History of NASPAG: Society for Adolescent Medicine founded in 1968
Society for Adolescent Medicine founded in 1968
The Society for Adolescent Health and Medicine (SAM, now SAHM) was founded in 1968 as one of the first organizations solely devoted to adolescent healthcare, from which NASPAG would eventually stem. SAHM is a multidisciplinary organization committed to improving the physical and psychosocial health and well-being of all adolescents. Important reproductive health issues at the time were adolescent pregnancy, birth control, abnormal Pap smears and reproductive endocrine disorders.
Over the decade of the 1970s in the USA, a few academic departments of pediatrics established adolescent medicine services that provided clinical care including office gynecology to adolescent patients and trained several fellows as subspecialists in adolescent medicine.
The Society’s journal, Journal of Adolescent Health, was established in 1980
The development of adolescent medicine and SAHM preceded NASPAG and incorporated much gynecology training for physicians caring for female children and teens and set the stage for NASPAG's development.
Fellowships: 1951 – 1st Adolescent Medicine program in the U.S. Dr.
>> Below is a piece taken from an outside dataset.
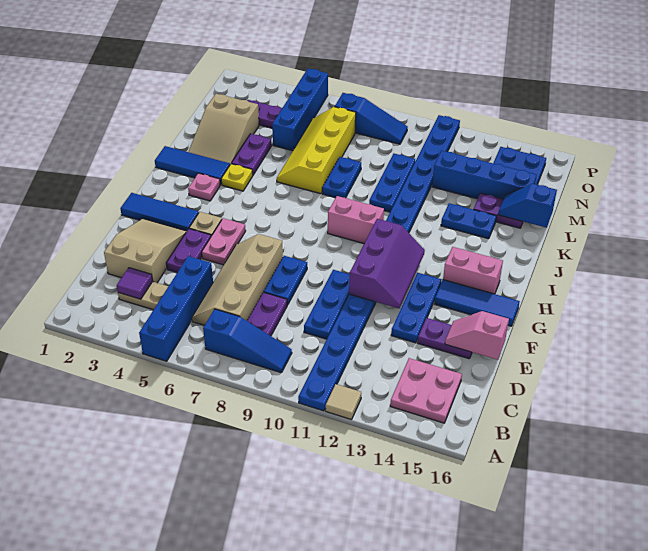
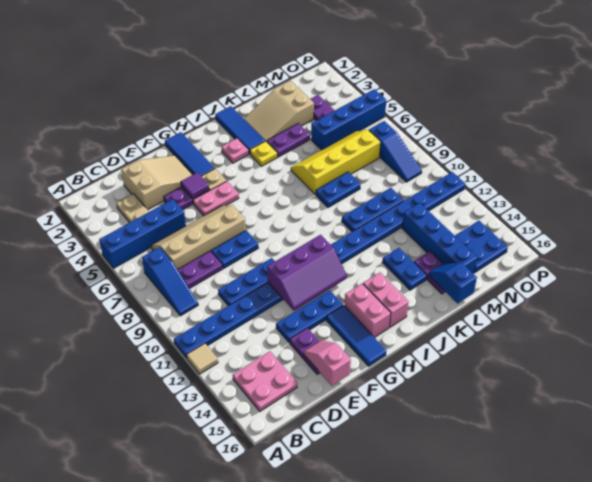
purple 1x1 tile [117,268,153,299] -> purple 1x1 tile moved to [181,172,209,199]
pink 1x2 brick [328,196,384,243] -> pink 1x2 brick moved to [363,273,408,327]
Ross Gallagher, a school physician at Andover, recruited by Dr. Charles Janeway to start an Adolescent Unit (1st President, Society for Adolescent Medicine).
1998- The Accreditation Council on Graduate Medical Education, through its Pediatric Residency Review Committee process, accredited 16 adolescent medicine fellowship training programs. There are now 31 AM Fellowship Programs.
1994- the first examination for certification in the Subspecialty of Adolescent Medicine was given by the American Board of Pediatrics.